Sunday, October 11, 2015

The Right's Frightening Cult of the Second Amendment

There are many things that are frightening about today's GOP base: religious extremists, open white supremacists and racists, raging homophobes, male chauvinists, the celebratory embrace of ignorance, etc.  But perhaps one of the most frighten aspects is the far right's love affair with guns and willingness to use violence against those deemed "other" - hence the growing number of murders of unarmed black males by police.  Tied to this mindset is a growing belief that if their views are threatened, then an armed response is warranted.  To justify this insanity, the meaning of the Second Amendment has been perverted and claims are now widely made that the Founding Fathers wanted arm revolution to be an option against the very form of government they labored so hard to create.

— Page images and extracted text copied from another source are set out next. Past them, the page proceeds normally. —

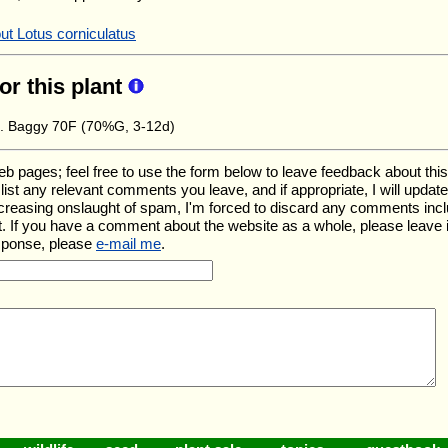
ut Lotus corniculatus
for this plant
e. Baggy 70F (70%G, 3-12d)
ages; feel free to use the form below to leave feedback about this pa
ll list any relevant comments you leave, and if appropriate, I will upda
ncreasing onslaught of spam, I'm forced to discard any comments inc
. If you have a comment about the website as a whole, please leave 
esponse, please
e-mail me
.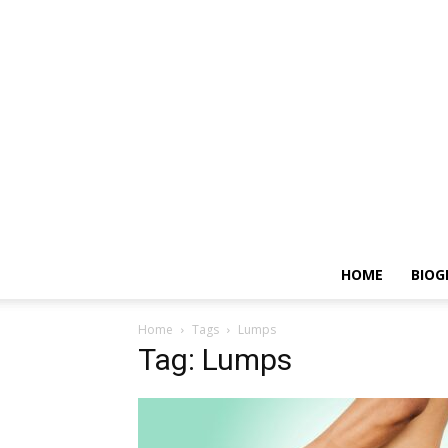
HOME
BIOG
Home
Tags
Lumps
Tag: Lumps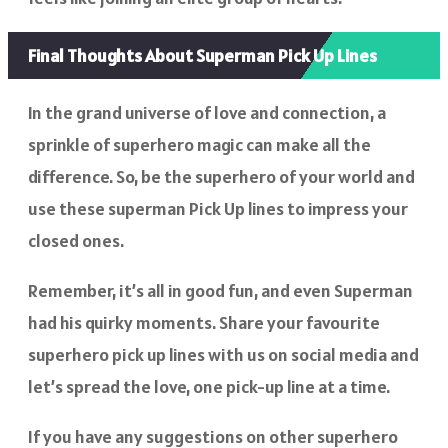
Final Thoughts About Superman Pick Up Lines
In the grand universe of love and connection, a
sprinkle of superhero magic can make all the
difference. So, be the superhero of your world and
use these superman Pick Up lines to impress your
closed ones.
Remember, it’s all in good fun, and even Superman
had his quirky moments. Share your favourite
superhero pick up lines with us on social media and
let’s spread the love, one pick-up line at a time.
If you have any suggestions on other superhero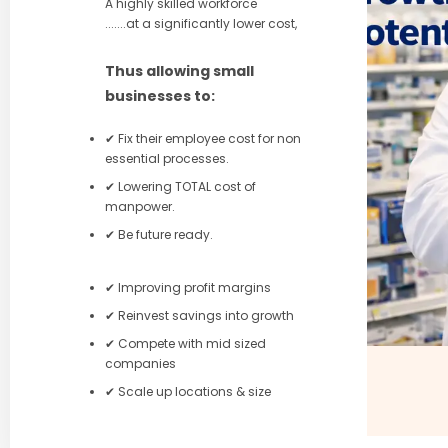
A highly skilled workforce
.......at a significantly lower cost,
Thus allowing small
businesses to:
✔ Fix their employee cost for non
essential processes.
✔ Lowering TOTAL cost of
manpower.
✔ Be future ready.
✔ Improving profit margins
✔ Reinvest savings into growth
✔ Compete with mid sized
companies
✔ Scale up locations & size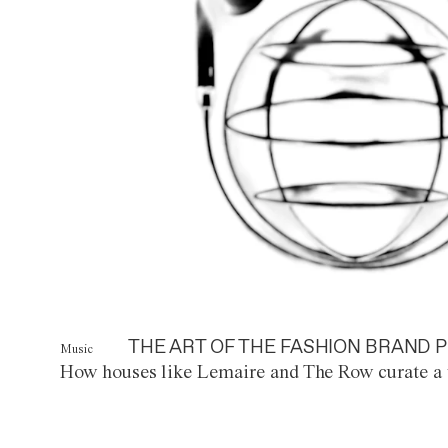
THE ART OF THE FASHION BRAND P
Music
How houses like Lemaire and The Row curate a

It is, of course, total batshitery.  But then, so id much of what now passes for thought and intelligent discourse among the slobbering, spittle flecked masses of the GOP base.  A piece in Talking Points Memo looks at this disturbing development.  Here are excerpts:
[T]o a remarkable extent, the default position of conservatives has less and less to do with arguments about the efficacy of gun regulation or the need for guns to deter or respond to crime. Instead, it’s based on the idea that the main purpose of the Second Amendment is to keep open the possibility of revolutionary violence against the U.S. government. 

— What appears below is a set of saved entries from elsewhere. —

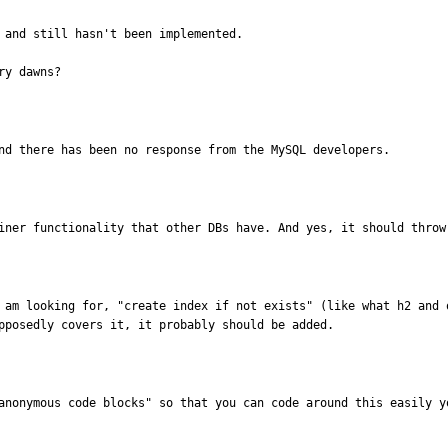
 and still hasn't been implemented.

ry dawns?
nd there has been no response from the MySQL developers.
iner functionality that other DBs have. And yes, it should throw
 am looking for, "create index if not exists" (like what h2 and o
pposedly covers it, it probably should be added.
anonymous code blocks" so that you can code around this easily y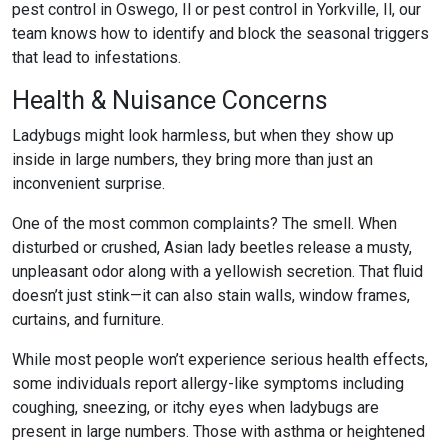
pest control in Oswego, Il
or
pest control in Yorkville, Il
, our
team knows how to identify and block the seasonal triggers
that lead to infestations.
Health & Nuisance Concerns
Ladybugs might look harmless, but when they show up
inside in large numbers, they bring more than just an
inconvenient surprise.
One of the most common complaints? The smell. When
disturbed or crushed, Asian lady beetles release a musty,
unpleasant odor along with a yellowish secretion. That fluid
doesn’t just stink—it can also stain walls, window frames,
curtains, and furniture.
While most people won’t experience serious health effects,
some individuals report allergy-like symptoms including
coughing, sneezing, or itchy eyes when ladybugs are
present in large numbers. Those with asthma or heightened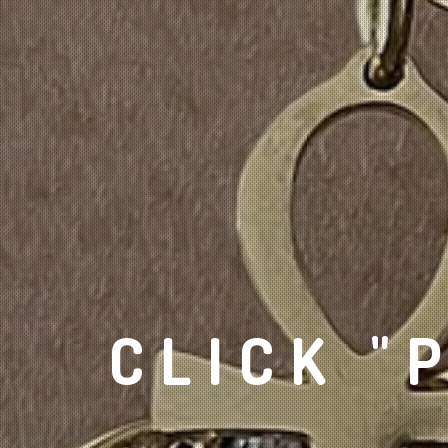
CLICK "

This was once an exotic, minority view even among gun enthusiasts who tended to view the Second Amendment as protecting an individual right to gun ownership not to overthrow the government but to supplement the government’s use of lethal force against criminals. Treating the Second Amendment as an integral legacy of the American Revolution appealed to gun rights advocates who sought firm ground against regulations with no possibility of compromise.

But more importantly, it gave a dangerous edge to the claims of conservative extremists—who recently began calling themselves “constitutional conservatives”—that their ideology of absolute property rights, religious rights and even fetal rights had been permanently established by the Founders who added in the Second Amendment to ensure any trespassing on their “design” by “tyrants” or popular majorities could and should be resisted. 

Nowadays this revolutionary rationale for gun rights is becoming the rule rather than the exception for conservative politicians and advocates.

Perhaps the most surprising statement on this subject from a Republican presidential candidate was by a rare figure who dissents from the right-to-revolution talk, per this report from Sahil Kapur at TPM a few months ago:
Republican presidential candidate Ted Cruz's argument that the Second Amendment provides the "ultimate check against government tyranny" is a bit too extreme for potential 2016 rival and fellow Sen. Lindsey Graham (R-SC).
"Well, we tried that once in South Carolina. I wouldn't go down that road again," Graham said, in an apparent reference to the Civil War. "I think an informed electorate is probably a better check than, you know, guns in the streets."
Graham joked about this, but liberals generally are not amused by the suggestion that “patriotic” Americans should be stockpiling guns in case “they”—it’s not clear who, of course—decide it’s time to start shooting police officers and members of the armed forces in defense of their liberties, which in some cases are perceived to be extremely broad. Indeed, a lot of Second Amendment ultras appear to think the right to revolution is entirely up to the individual revolutionary. Here’s Sen. Joni Ernst of Iowa, the darling of the GOP Class of 2014, talking about this contingency in 2012:
I have a beautiful little Smith & Wesson, 9 millimeter, and it goes with me virtually everywhere...But I do believe in the right to carry, and I believe in the right to defend myself and my family — whether it’s from an intruder, or whether it’s from the government, should they decide that my rights are no longer important.
You can wonder, as I often do, how people like Ernst would react to such rhetoric if it were coming from a member of a black nationalist or Islamist group. But clearly, there’s no point in progressives seeking any “compromise” with them on gun issues. They can only be defeated by a true mass social movement supporting reasonable gun regulation. But it’s important to understand that according to the Cult of the Second Amendment, opponents of gun measures have every right to fire back, literally.